*Requirements:* Return every line of the rows below word for word, but leave the pictures out of your answer.

*Source records:*
○ ○ ○ ○ ○
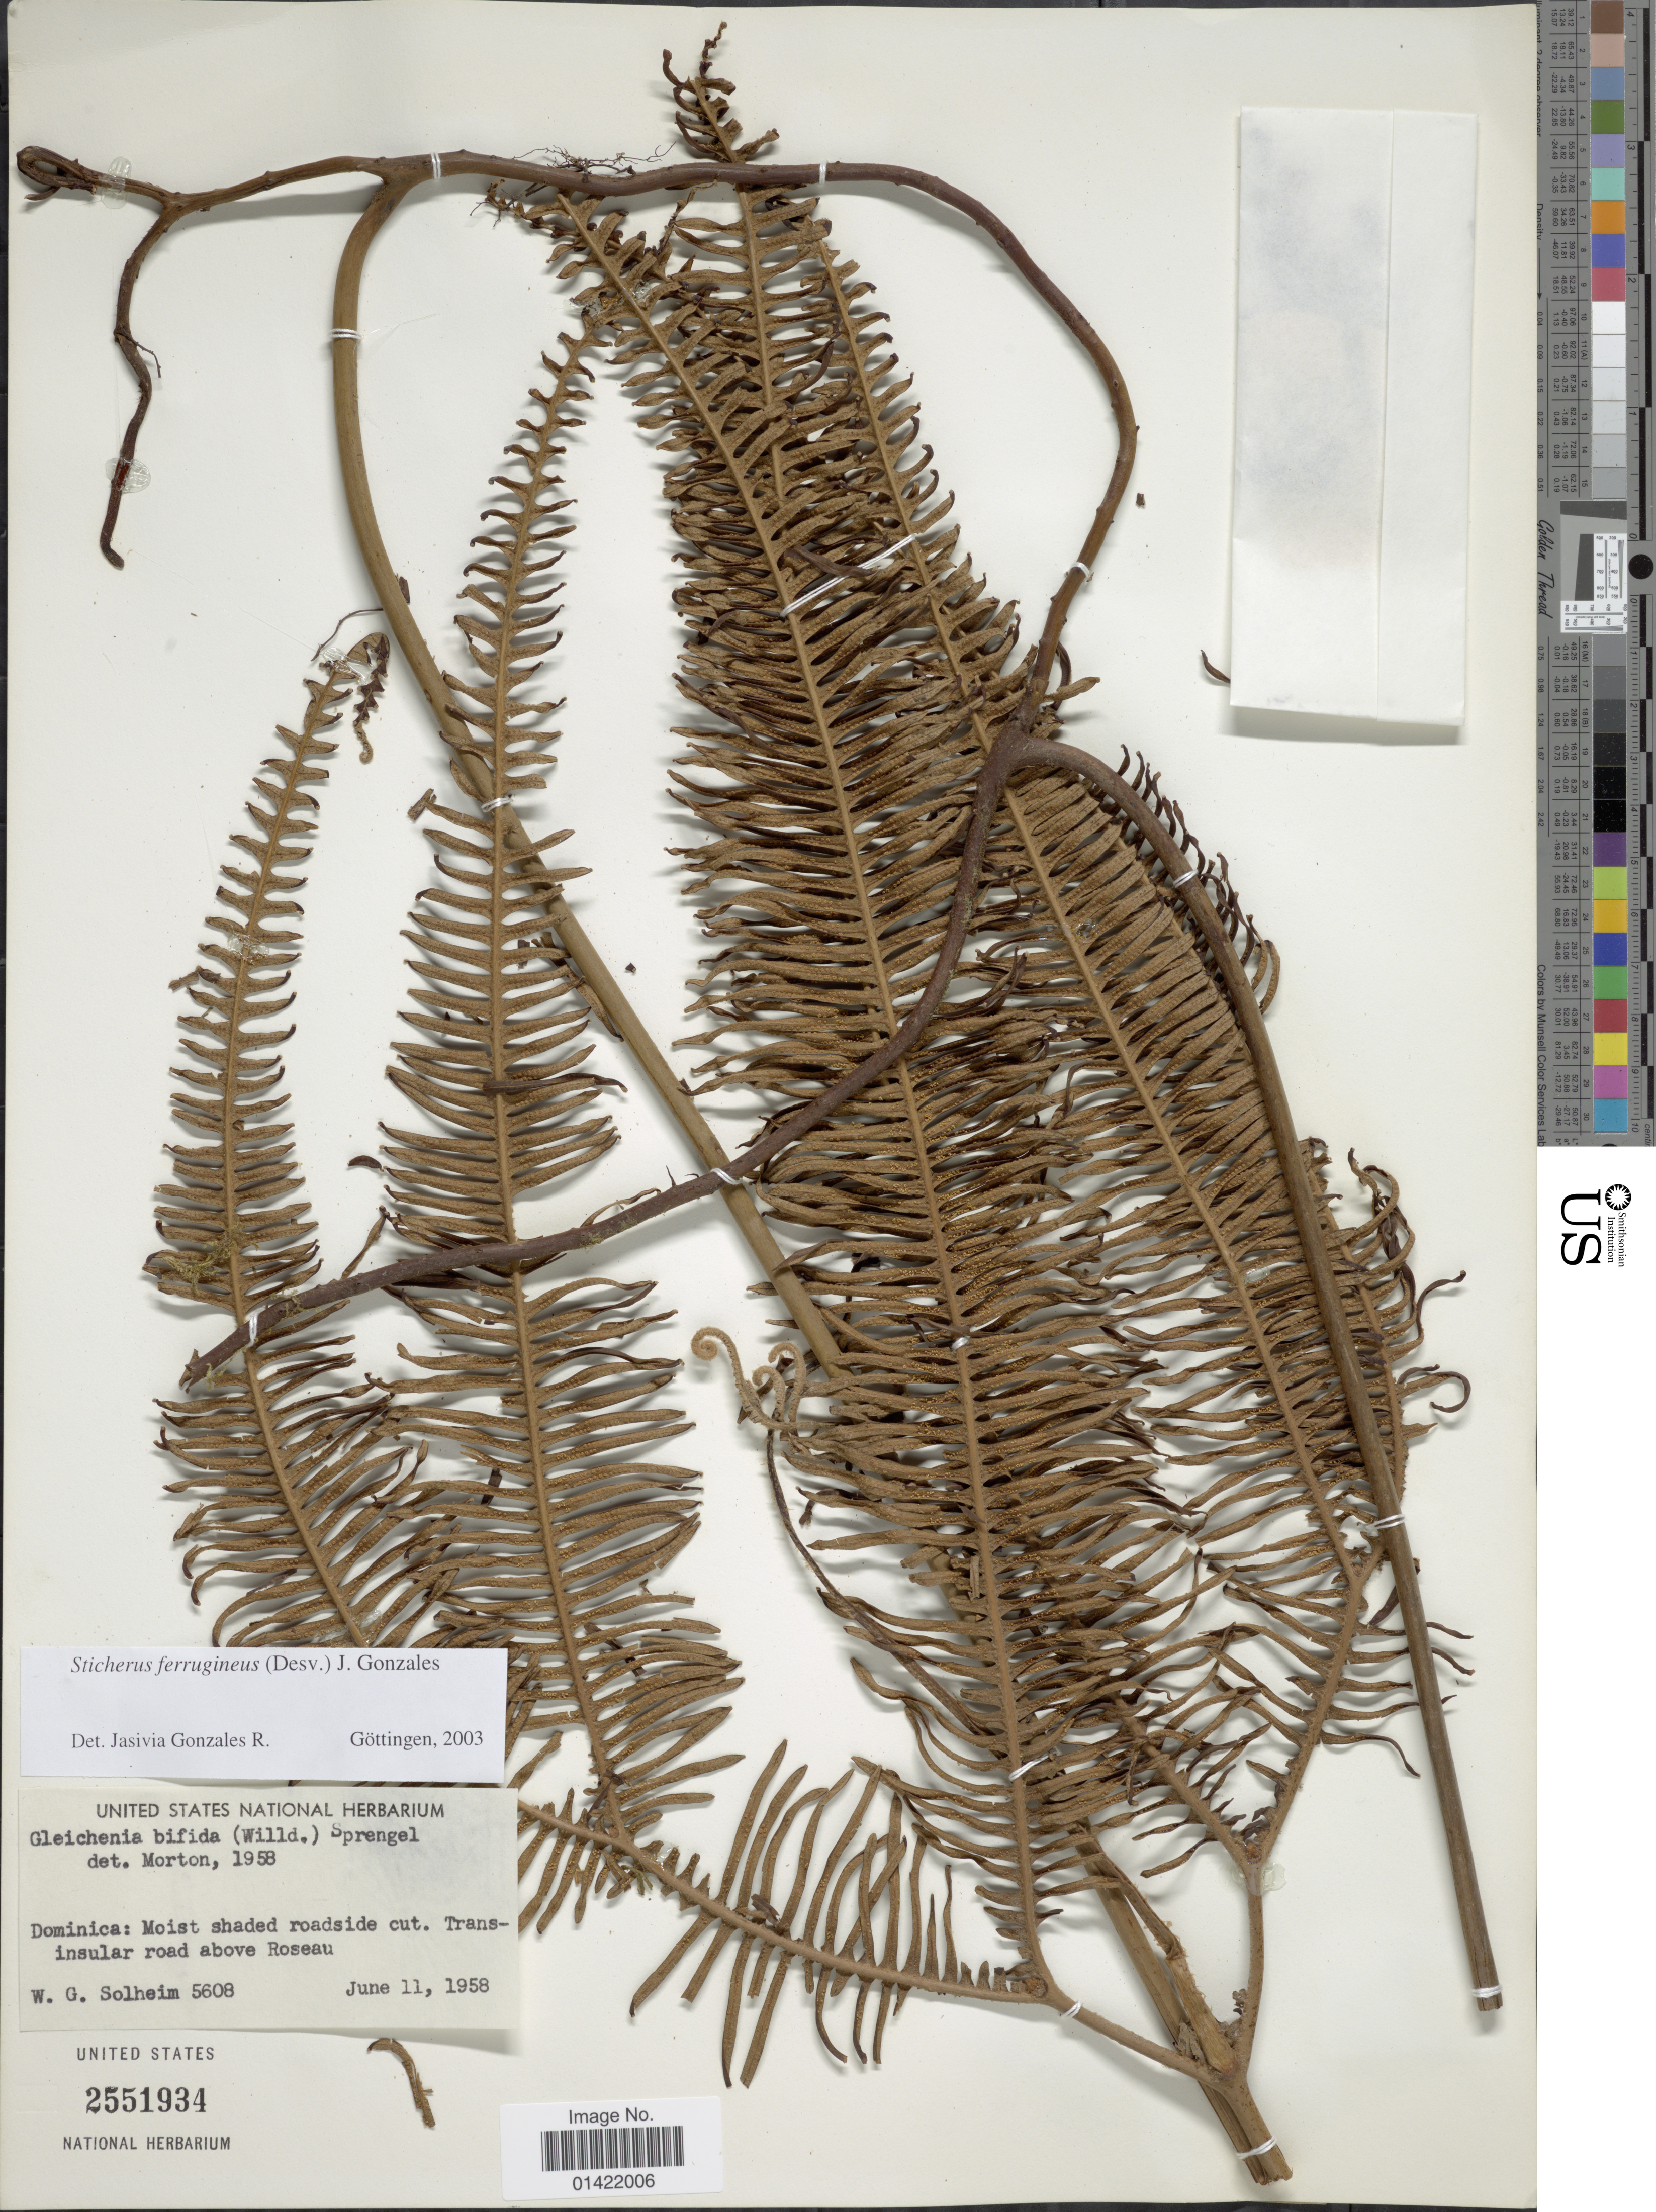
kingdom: Plantae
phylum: Tracheophyta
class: Polypodiopsida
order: Gleicheniales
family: Gleicheniaceae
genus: Sticherus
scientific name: Sticherus ferrugineus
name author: (Desv.) J. Gonzales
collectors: W. Solheim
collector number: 5608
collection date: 1958-07-11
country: Dominica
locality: Moist shaded roadside cut. Transinsular road above Roseau.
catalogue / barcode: US 2551934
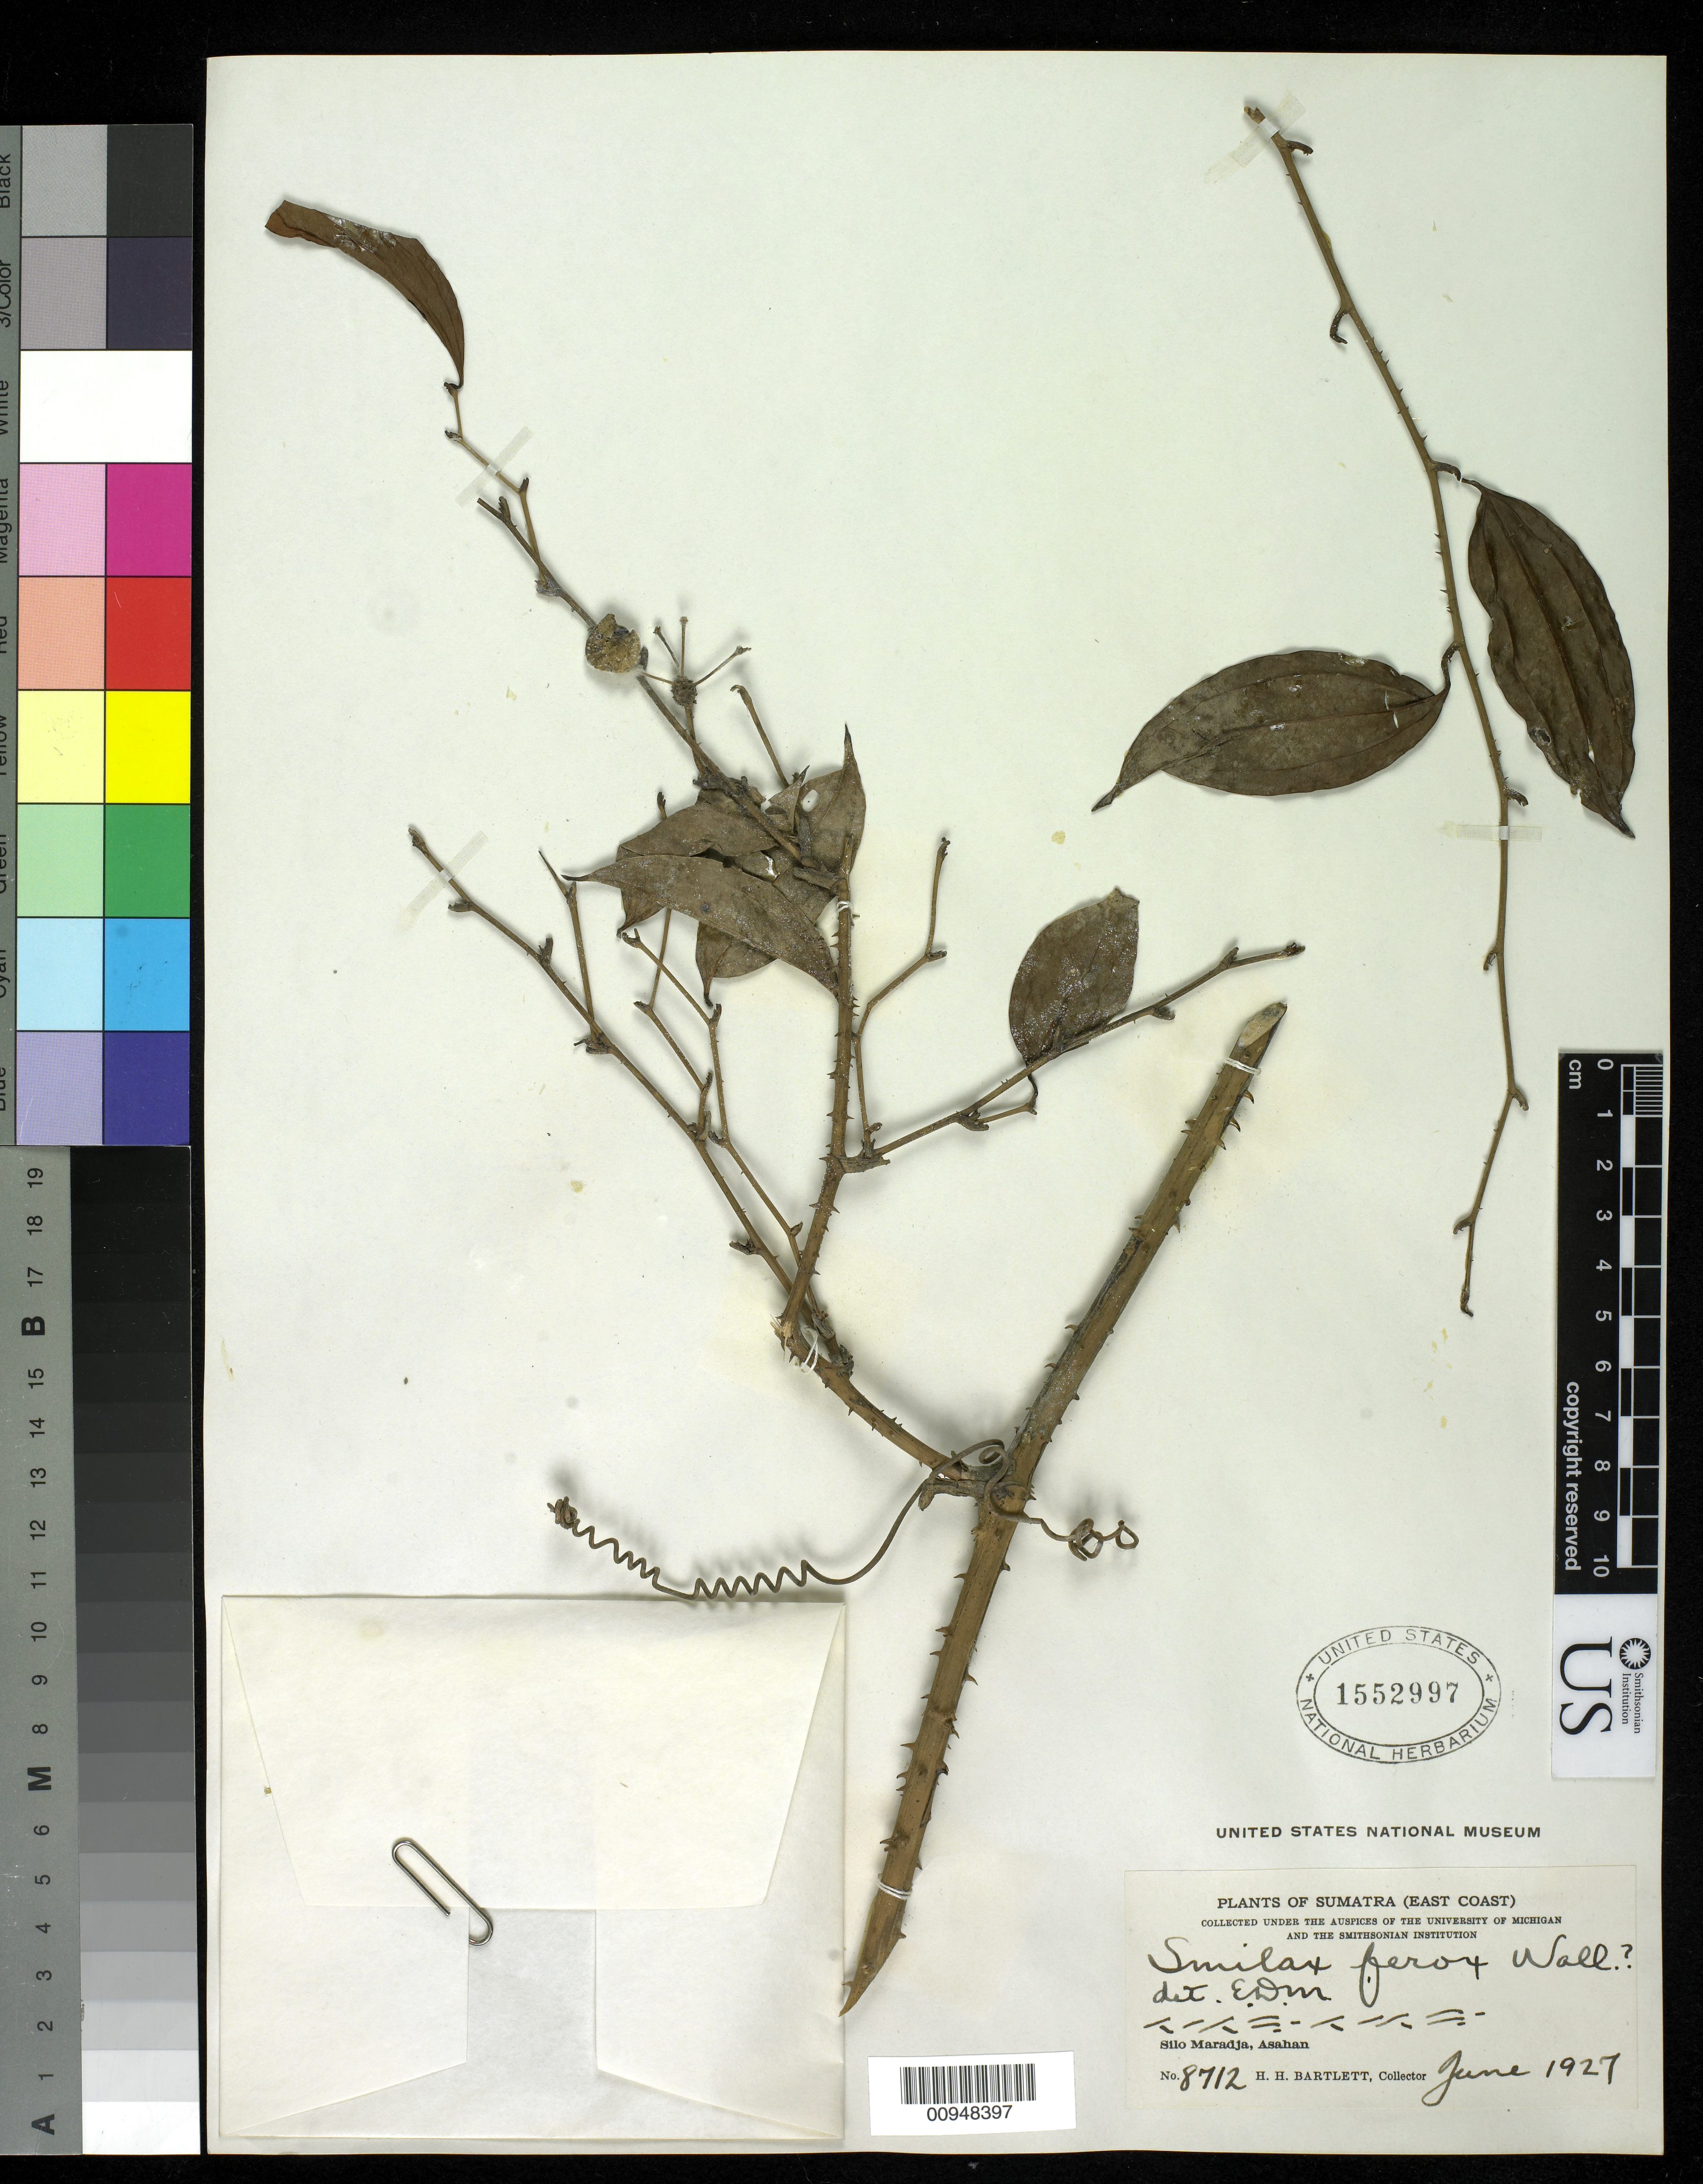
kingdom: Plantae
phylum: Tracheophyta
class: Liliopsida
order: Liliales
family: Smilacaceae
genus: Smilax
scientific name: Smilax ferox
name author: Wall. ex Kunth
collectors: H. H. Bartlett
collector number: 8712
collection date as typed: Jun 1927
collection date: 1927-06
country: Indonesia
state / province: Sumatra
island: Sumatra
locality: Silo Maradja, Asahan.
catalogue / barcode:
○ ○ ○ ○ ○
*Answer to the problem:*
kingdom: Plantae
phylum: Tracheophyta
class: Polypodiopsida
order: Gleicheniales
family: Gleicheniaceae
genus: Sticherus
scientific name: Sticherus ferrugineus
name author: (Desv.) J. Gonzales
collectors: W. Solheim
collector number: 5608
collection date: 1958-07-11
country: Dominica
locality: Moist shaded roadside cut. Transinsular road above Roseau.
catalogue / barcode: US 2551934
kingdom: Plantae
phylum: Tracheophyta
class: Liliopsida
order: Liliales
family: Smilacaceae
genus: Smilax
scientific name: Smilax ferox
name author: Wall. ex Kunth
collectors: H. H. Bartlett
collector number: 8712
collection date as typed: Jun 1927
collection date: 1927-06
country: Indonesia
state / province: Sumatra
island: Sumatra
locality: Silo Maradja, Asahan.
catalogue / barcode:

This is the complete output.